◆ **TASK INSTRUCTIONS**: According to the SeqsLab Data Hub page, what makes all datasets findable?

◆ **DOCUMENT PASSAGE**:
-*-

SeqsLab Data Hub
SeqsLab Data Hub#
The SeqsLab Data Hub is a standardized data repository system that supports the cloud-based data access and retrieval of sample files and tools. Powered by a data lakehouse architecture, the Data Hub provides an integrated interface of data access ranging from blob storage and data lake to data warehousing and relational database.
FAIR principles on SeqsLab#
SeqsLab Data Hub applies the findable, accessible, interoperable, and reusable (FAIR) principles, enabling users to connect, integrate, and manage big data workloads from a secure central repository. All datasets are findable using unique, self-contained, and fully-qualified names (FQNs). The use of FQNs improves data accessibility and interoperability, and provides a standard way to repeatedly access data without manual intervention.
The data repository supports industry-standard file types, from standard genomic files like FASTQ and BAM, to structured electronic medical records (EMRs) and reference files.

-*-

◆ **PROVIDED MATERIAL**:
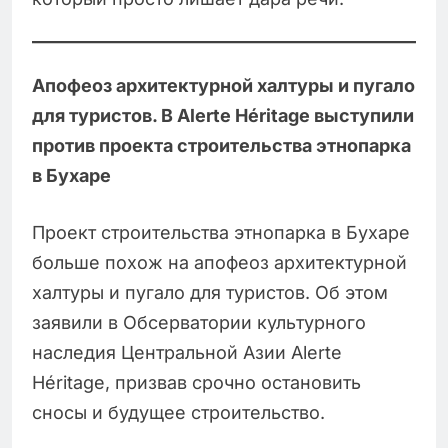
Апофеоз архитектурной халтуры и пугало
для туристов. В Alerte Héritage выступили
против проекта строительства этнопарка
в Бухаре
Проект строительства этнопарка в Бухаре
больше похож на апофеоз архитектурной
халтуры и пугало для туристов. Об этом
заявили в Обсерватории культурного
наследия Центральной Азии Alerte
Héritage, призвав срочно остановить
сносы и будущее строительство.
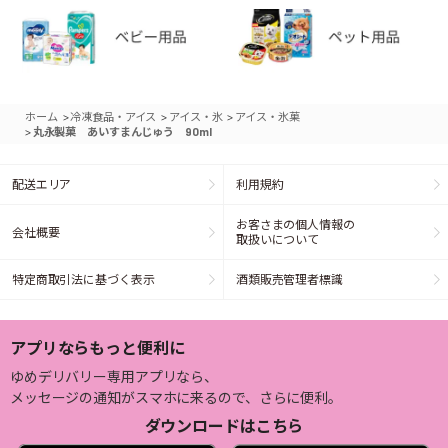
>
>
>
ホーム
冷凍食品・アイス
アイス・氷
アイス・氷菓
>
丸永製菓 あいすまんじゅう 90ml
配送エリア
利用規約
お客さまの個人情報の
会社概要
取扱いについて
特定商取引法に基づく表示
酒類販売管理者標識
アプリならもっと便利に
ゆめデリバリー専用アプリなら、
メッセージの通知がスマホに来るので、さらに便利。
ダウンロードはこちら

-*-

◆ **ANSWER SPACE**: Unique, self-contained, and fully-qualified names (FQNs).